Since 2018, Hiten Madhani has been trying to expand his modest Bernal Heights home to make more room for his aging parents and his wife and daughter. But six years in, he’s spent $70,000 on the proposed remodel and still doesn’t have the permits he needs. 

In most other cities, his remodel would have been straightforward. His architect came up with plans that met the city’s many requirements. But in San Francisco, the project’s permitting process took so long that it stretched Madhani’s patience and finances past their limits. His story shows how the city’s Byzantine permitting process can turn a simple project into a multi-year, “heartburn”-inducing ordeal. 

And it all started with what critics say is a huge sticking point in San Francisco’s already arduous permitting process: The ability of a single neighbor to block or delay a project. 

Madhani’s story is typical across California, particularly in San Francisco, whose “regulatory apparatus makes it as easy as possible for anyone who opposes a project to intervene and block it,” California YIMBY spokesperson Matt Lewis told the Chronicle.
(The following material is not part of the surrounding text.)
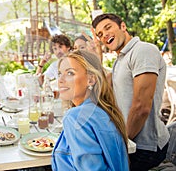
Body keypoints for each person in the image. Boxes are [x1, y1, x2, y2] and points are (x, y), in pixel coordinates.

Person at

Hiten Madhani stands in the backyard of his home where he had hoped to renovate.

Hiten Madhani stands in the backyard of his home where he had hoped to renovate.

Jessica Christian/The Chronicle

“If you’re really really rich, you’ll make it through the gantlet,” he added. If not, “you’re s— out of luck.”

San Francisco’s permit process

San Francisco’s policies may be most famous for how difficult they make it for developers to build new large multi-family housing projects. But they can also cause nightmarish scenarios for locals looking to do even simple remodels.

That’s because here, most construction projects are subject to a process called discretionary review, or DR. 

Anyone hoping to legally change the size or shape of their home has to first notify neighbors within 150 feet and then wait 30 days. Any neighbor who objects to the project can then spend hundreds of dollars for the city’s Planning Commission to review the permit at a public hearing.

Supporters of discretionary review say it’s a way for neighbors to have input into how their community looks and feels. The Planning Commission encourages opponents to apply for DR only in “exceptional or extraordinary circumstances” if a proposed project would significantly impact “the public interest.”

In one recent example of a successful DR application, neighbors objected to a developer’s plan to convert an office building into a cannabis lounge, arguing Planning hadn’t considered its impact on nearby childcare centers. Planning agreed, later allowing the project to continue with additional health regulations

But Planning doesn’t strictly define what falls under “exceptional and extraordinary.” As a result, critics say, the DR process has long been abused.